С этими словами Варвара махнула руками и стукнулась о стенки колодца, на чём зарядка и закончилась.
– Пусть папа греется. Замёрз он.
– В пути согреется.
Жена Оптимистова посмотрела на Артёмку. Он стоял перед пожаром и держал на вытянутых руках брюки, изображая сушилку. Мокрый пиджак он успел надеть на тело, и в пиджаке, трусах и с босыми выглядел комично.
– Нет, пусть лучше греется у костра.
Оптимистова опустила голову и побрела к калитке. Её муж даже не повернул голову в её сторону. Он жмурился от удовольствия и мурлыкал какую-то песенку под нос.
– Уже муже, не поняте, уже муже, красотын…
Где Артём Павлович услышал эту песню? Придумал ли сам или услышал на радио? Что значили слова в ней, на каком языке они пелись? Жена Оптимистова не понимала. Зато Артём Павлович понимал, что песня о том, как ему хорошо.
Когда за женой закрылась калитка, Артём Павлович, напевая песню и помахивая брюками в воздухе, чтобы лучше сохли, подошёл к колодцу, посмотрел в него, увидел, как Варвара набрала воды в ладонь и попила из неё, потрогал цепь и сказал:
– Варварушка, на дне колодца мне явилось озарение.
– Папа, не надо, – ответила Варвара. – Ты лучше маме помоги за лексусом сходить. Она водить не умеет.
– Маму научат ездить. Закончит курсы, сдаст экзамены.
– Пока научат, я всю воду из колодца выпью.
Артём Павлович услышал слово, за которое мог зацепиться, и начал:
– Вода в колодце – больше, чем вода…
– Папа, не надо. За лексусом сходи.
– А вода утекает между пальцев, как время. А время летит со скоростью локомотива.
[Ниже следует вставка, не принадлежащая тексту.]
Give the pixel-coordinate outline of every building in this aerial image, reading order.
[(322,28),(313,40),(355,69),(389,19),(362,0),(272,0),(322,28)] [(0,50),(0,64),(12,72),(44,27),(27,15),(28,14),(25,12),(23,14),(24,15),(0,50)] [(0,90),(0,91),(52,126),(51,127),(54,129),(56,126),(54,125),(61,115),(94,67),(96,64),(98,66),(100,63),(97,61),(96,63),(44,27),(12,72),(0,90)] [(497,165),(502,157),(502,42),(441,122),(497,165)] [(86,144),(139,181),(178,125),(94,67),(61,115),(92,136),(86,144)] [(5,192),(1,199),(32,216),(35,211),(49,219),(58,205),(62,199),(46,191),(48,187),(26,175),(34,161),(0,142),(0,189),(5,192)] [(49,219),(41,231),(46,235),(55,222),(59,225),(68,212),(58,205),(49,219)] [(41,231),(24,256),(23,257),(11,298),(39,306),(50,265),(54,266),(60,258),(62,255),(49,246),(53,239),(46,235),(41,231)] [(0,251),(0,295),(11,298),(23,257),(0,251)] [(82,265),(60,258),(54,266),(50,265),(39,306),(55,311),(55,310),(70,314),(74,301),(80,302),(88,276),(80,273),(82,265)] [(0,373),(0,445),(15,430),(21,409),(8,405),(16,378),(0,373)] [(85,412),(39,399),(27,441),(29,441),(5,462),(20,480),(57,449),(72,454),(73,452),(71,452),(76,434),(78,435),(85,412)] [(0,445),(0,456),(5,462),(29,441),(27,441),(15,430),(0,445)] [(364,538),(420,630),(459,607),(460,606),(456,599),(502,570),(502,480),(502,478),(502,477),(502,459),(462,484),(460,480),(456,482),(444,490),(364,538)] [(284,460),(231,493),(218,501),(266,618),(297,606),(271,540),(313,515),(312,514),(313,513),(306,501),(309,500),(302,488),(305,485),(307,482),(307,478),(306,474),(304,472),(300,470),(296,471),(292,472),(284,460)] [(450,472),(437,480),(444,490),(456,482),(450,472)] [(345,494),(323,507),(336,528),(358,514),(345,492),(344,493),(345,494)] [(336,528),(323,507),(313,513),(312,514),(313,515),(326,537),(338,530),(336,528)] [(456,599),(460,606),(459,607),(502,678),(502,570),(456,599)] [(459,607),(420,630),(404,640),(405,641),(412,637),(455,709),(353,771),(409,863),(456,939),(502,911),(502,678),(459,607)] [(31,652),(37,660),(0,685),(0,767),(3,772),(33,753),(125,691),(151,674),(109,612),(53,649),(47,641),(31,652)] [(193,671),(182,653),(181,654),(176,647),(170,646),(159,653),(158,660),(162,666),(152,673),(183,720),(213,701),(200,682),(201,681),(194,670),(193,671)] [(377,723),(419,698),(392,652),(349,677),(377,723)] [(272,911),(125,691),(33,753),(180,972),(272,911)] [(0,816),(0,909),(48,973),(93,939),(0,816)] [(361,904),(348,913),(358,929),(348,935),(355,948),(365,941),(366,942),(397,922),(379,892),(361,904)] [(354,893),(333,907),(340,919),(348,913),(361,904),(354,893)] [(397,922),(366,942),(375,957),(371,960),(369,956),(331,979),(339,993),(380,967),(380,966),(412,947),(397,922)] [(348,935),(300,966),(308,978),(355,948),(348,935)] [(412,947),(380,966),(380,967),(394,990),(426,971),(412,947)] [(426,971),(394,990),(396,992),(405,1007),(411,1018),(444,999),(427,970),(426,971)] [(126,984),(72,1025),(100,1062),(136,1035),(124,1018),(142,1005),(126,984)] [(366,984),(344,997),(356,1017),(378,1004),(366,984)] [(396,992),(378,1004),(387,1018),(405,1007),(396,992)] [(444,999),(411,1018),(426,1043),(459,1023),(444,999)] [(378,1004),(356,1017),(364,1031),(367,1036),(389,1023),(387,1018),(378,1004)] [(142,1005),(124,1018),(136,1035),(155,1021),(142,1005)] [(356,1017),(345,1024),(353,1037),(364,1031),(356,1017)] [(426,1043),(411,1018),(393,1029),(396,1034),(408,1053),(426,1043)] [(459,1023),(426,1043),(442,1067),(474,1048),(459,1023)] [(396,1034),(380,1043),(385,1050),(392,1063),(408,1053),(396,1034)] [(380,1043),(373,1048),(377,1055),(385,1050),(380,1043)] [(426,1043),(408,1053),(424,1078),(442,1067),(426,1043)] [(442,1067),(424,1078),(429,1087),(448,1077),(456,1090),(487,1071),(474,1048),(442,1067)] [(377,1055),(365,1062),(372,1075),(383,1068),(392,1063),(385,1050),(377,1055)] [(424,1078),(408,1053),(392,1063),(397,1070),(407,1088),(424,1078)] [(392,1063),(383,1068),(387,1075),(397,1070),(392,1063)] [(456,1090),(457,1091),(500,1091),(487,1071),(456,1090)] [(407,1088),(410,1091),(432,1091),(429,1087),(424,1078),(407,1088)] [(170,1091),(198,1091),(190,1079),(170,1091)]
– А я вообще лекции не люблю. Зря отказалась, чтобы вы меня второй раз поднимали.
Артём Павлович не слушал дочь, как никогда не слушал своих работников, продавцов магазина, избирателей и водителей такси. Он продолжал рассказывать:
– Локомотивы несут с огромной скоростью людей в яркое, довольное будущее.
– Папа, скинь мне цепь, – попросила Варвара.
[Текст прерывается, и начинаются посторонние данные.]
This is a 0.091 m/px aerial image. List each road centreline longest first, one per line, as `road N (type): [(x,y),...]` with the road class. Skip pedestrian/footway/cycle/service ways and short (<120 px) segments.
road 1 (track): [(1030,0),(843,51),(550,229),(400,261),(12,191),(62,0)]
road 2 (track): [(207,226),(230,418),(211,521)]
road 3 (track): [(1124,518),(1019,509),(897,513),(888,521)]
Артём Павлович взял цепь и тонкими пальчиками по звену опускал её в колодец, продолжая свой рассказ. Он рассказывал о том, как будущее, поначалу неопределённое и немного, но радостно пугающее, как первый шаг, поездка на велосипеде, первые барахтанья по-собачьи в морской воде, приобретает форму шара, который с каждым днём надувается всё больше и больше надеждами, убеждениями, верой в завтра и сегодня, крепнет на глазах, мужает, твердеет мышцами и одновременно, как воздушный шар, надуваясь и твердея, с каждым днём набирается лёгкости. Той лёгкости, которую даёт созидательный труд.
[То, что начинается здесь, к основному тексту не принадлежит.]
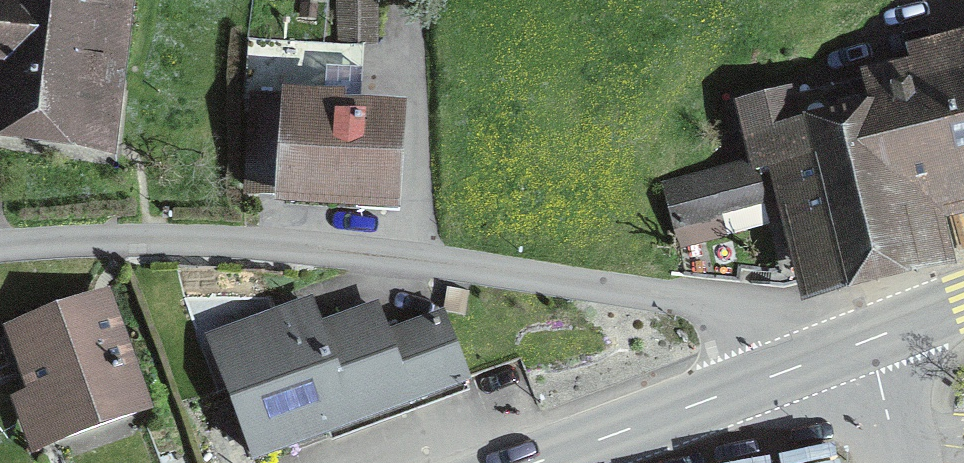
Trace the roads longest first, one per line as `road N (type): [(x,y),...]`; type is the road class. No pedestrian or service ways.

Пока Артём Павлович рассказывал о лёгкости созидательного труда, цепь опустилась достаточно, чтобы Варвара дотянулась до неё. Рыбка-птичка дёрнула за цепь, Артём Павлович покачнулся, устоял и выпустил металл из руки.
– Потому что созидательный труд создаёт атмосферу в обществе и позволяет добиться больших высот и грамоты получить. Делает людей счастливыми, благожелательными, благонадёжными. Успешными, правильными, доверчивыми…
Артём Павлович задумался, помолчал и сказал:
– Нет, это лишнее.
– Папа, – позвала Варвара отца со дна колодца.
Артём Павлович сделал два шага в сторону, повернулся, сделал два шага в в другую сторону, снова повернулся.
– Не то, не так. Успешными, правильными… Воздушными?
– Папа, – повторила Варвара чуть громче.
– Не то, не то… Красивыми?
– Папа! – крикнула Варвара, и Артём Павлович остановился, оглянулся вокруг, понял, откуда звук и наклонился над колодцем.